Jakarta (ANTARA News) - Pelapor Khusus PBB Raquel Rolnik menyoroti permasalahan permukiman di kota besar Indonesia yang jarang dimasukkan dalam perencanaan tata ruang lokal dan nasional sehingga permukiman tidak mendapatkan jaminan fasilitas infrastruktur yang memadai.

"Meskipun kebijakan sangat bervariasi di setiap kota di Indonesia tapi saya menemukan hak masyarakat di bidang perumahan menjadi kurang diperhatikan karena terkadang tidak dimasukkan di dalam perencanaan pembangunan kota," katanya di Kantor Pusat Informasi PBB (UNIC) di Jakarta Pusat, Selasa.

Hasil peninjauan profesor dari Fakultas Arsitektur dan Urbanisasi Universitas Sao Paolo itu secara garis besar merangkum permasalahan permukiman kampung di Jakarta, Makassar, Surabaya, dan Yogyakarta.

"Idealnya perkampungan di kota terintegrasi dalam perencanaan pembangunan kota, sehingga permukiman mereka tidak rentan digusur ketika ada proyek pembangunan yang membutuhkan lahan," kata pelapor khusus yang mengumpulkan data tentang perumahan layak dan non-diskriminasi di Indonesia itu.

Rolnik juga mengkawatirkan keadaan perkampungan di dalam kota yang menjadi korban ketika harus menghadapi ancaman kekuatan ekonomi yang besar seperti perusahaan ritel dan berbagai bentuk kepentingan komersial lainnya.

"Saya mengimbau pemerintah pusat dan daerah agar memastikan kampung-kampung harus diintegrasikan ke dalam rencana kota secara intensif. Selain itu, mereka dilindungi dari pemindahan dan penggusuran akibat tekanan kepentingan pasar atau ekonomi," kata dia.

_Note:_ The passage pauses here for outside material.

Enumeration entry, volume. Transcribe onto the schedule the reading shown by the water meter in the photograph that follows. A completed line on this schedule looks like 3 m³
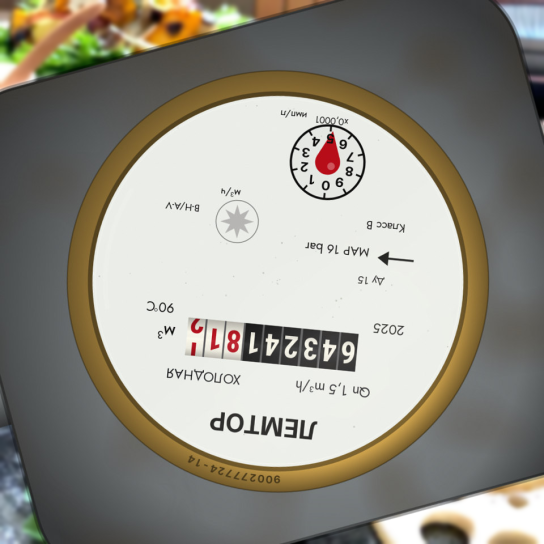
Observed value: 643241.8115 m³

Perhatian pembangunan kampung di perkotaan menjadi penting menilik tren perpindahan masyarakat dari desa ke kota (urbanisasi) yang terus naik setiap tahunnya.

Rolnik memperkirakan pada tahun 2025, penduduk perkotaan di Indonesia akan meningkat menjadi 220 juta orang atau hampir setara dengan jumlah penduduk Indonesia saat ini.

Hal yang lebih penting dari tren positif angka urbanisasi itu adalah meningkatnya jumlah masyarakat miskin.

"Jumlah penduduk miskin kota diperkirakan semakin meningkat akibat urbanisasi yang meningkat," kata dia.

Dia mengatakan penduduk miskin kota terpusat di Pulau Jawa saat ini sebanyak dua pertiga (67,6 persen) dari seluruh penduduk miskin Indonesia.

Rolnik memberikan rekomendasi kepada pemerintah agar lebih proaktif mengelola proses urbanisasi dan memastikan proses pembangunan untuk mengurangi kemiskinan.

Untuk masalah perkotaan dia menyarankan agar pemerintah pusat dan daerah membuat kebijakan tata ruang kota yang ramah untuk semua pihak termasuk bagi orang yang tidak mampu.

Selain itu, baik pemerintah berinvestasi infrastruktur dan menyediakan layanan dasar untuk masyarakat.

Laporan Raquel Rolnik yang diperolehnya tersebut dilakukan dari 30 Mei-11 Juni di sejumlah kota Indonesia yang dikunjungi.

Hasil dari misinya ke Indonesia itu akan disampaikan kepada Dewan Hak Asasi Manusia pada Maret 2014, sehingga hasil temuannya di Indonesia belum merupakan pernyataan resmi dari PBB.